Эта похвала была для меня выше признания литературных заслуг.

Майя объяснила мне свои поэтические приоритеты, и я им внял. Плотность письма, выверенный объем текста, органичность метафор. Особенное внимание она обращала на фонетику, на дружбу звуков «эс» и «че». На смачность звучания, которая отсутствует порой даже у великих. По сравнению со звукорядами, которыми в те времена баловалась молодежь, это высший пилотаж. Бродский, к примеру, понятия об этом не имел, хотя в бетховенской глухоте тоже есть свои плюсы.

Подборку его стихотворений я увидел впервые в журнале «Огонек» – и скривился. В поэзии я искал живой, искрящейся фактуры. Выхода за пределы бытового сознания. Здесь таких задач не ставилось. Единственный урок, который я извлек из чтения, – это то, что писать можно по-разному. Нужно настаивать на своей правоте – и всё. Постепенно я привык к этим отстраненным интонациям, где скепсис мешается с горечью, но свет в конце туннеля все-таки брезжит. Привык к этим интонациям и полюбил их. Написал несколько стихотворений, подражая американскому изгнаннику. Это произошло до нашего знакомства.

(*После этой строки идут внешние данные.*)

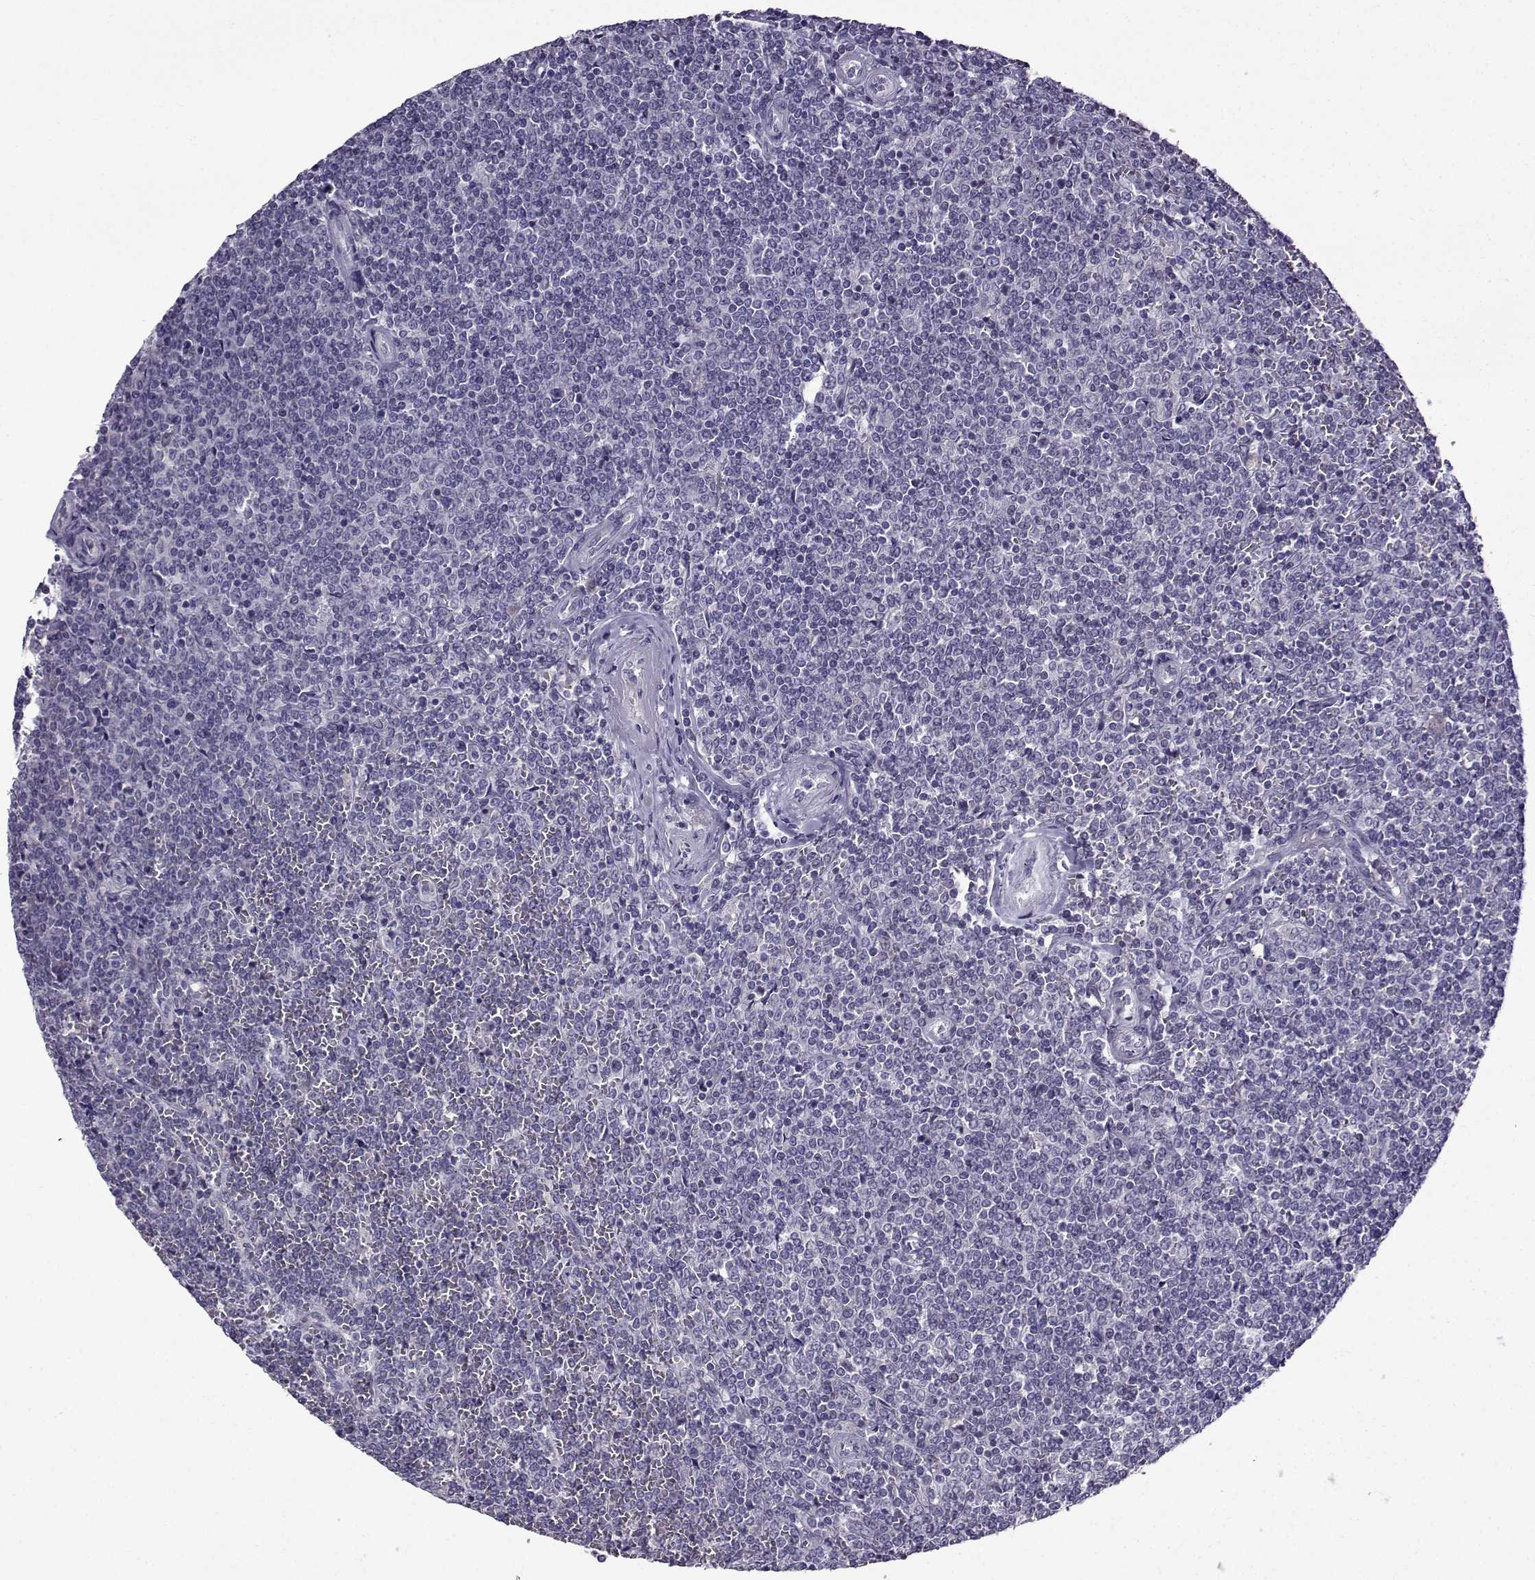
{"staining": {"intensity": "negative", "quantity": "none", "location": "none"}, "tissue": "lymphoma", "cell_type": "Tumor cells", "image_type": "cancer", "snomed": [{"axis": "morphology", "description": "Malignant lymphoma, non-Hodgkin's type, Low grade"}, {"axis": "topography", "description": "Spleen"}], "caption": "Immunohistochemical staining of human lymphoma shows no significant staining in tumor cells.", "gene": "CRYBB1", "patient": {"sex": "female", "age": 19}}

Впоследствии я обращался к Бродскому, как к немногим людям, способным врубиться в то, что пишу я. В ту пору главным препятствием я считал проблемы совкового восприятия. Мои старшие друзья рассуждали в том же ключе. Майя считала большевиков и продавшихся им москалей ответственными за дурновкусие. Пролетариат и крестьянство, по ее мнению, для высокой поэзии не предназначены. Я, в силу сибирского происхождения, в сословных различиях не разбирался. По терминологии той эпохи относился к «рабочей интеллигенции». Солженицыну я благодарен за введение в обиход слова «образованец». За остальное – не очень.

Бродский тоже выбрал свой стиль как сугубо антисоветский. Переехал на постоянное место жительства в сугубо антисоветскую державу. Я потянулся вслед за ним – чисто стилистически. Откуда мне было знать, что всё не так просто? В аспирантуре подобным вещам не учат.

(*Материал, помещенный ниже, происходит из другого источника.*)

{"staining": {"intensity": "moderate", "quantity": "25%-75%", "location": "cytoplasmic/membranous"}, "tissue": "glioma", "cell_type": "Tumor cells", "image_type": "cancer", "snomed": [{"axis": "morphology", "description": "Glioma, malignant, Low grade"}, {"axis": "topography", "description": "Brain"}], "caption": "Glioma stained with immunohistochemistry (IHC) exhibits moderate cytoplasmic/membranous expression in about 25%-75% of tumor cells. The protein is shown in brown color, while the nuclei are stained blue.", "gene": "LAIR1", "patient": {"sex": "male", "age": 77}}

По пристанищам длинным гурьбой содвигая кули —

на холопьих горбах синева мукомольного дыма.

И в разбитое русло прохладно идут корабли

на российский порог исполинского берега мимо.


В померанцевом сумраке мягких ночных колымаг,

где углы истекают глухою ореховой смолкой,

на точеном стекле умещается весь зодиак,

навсегда заворо́женный вашей державною челкой…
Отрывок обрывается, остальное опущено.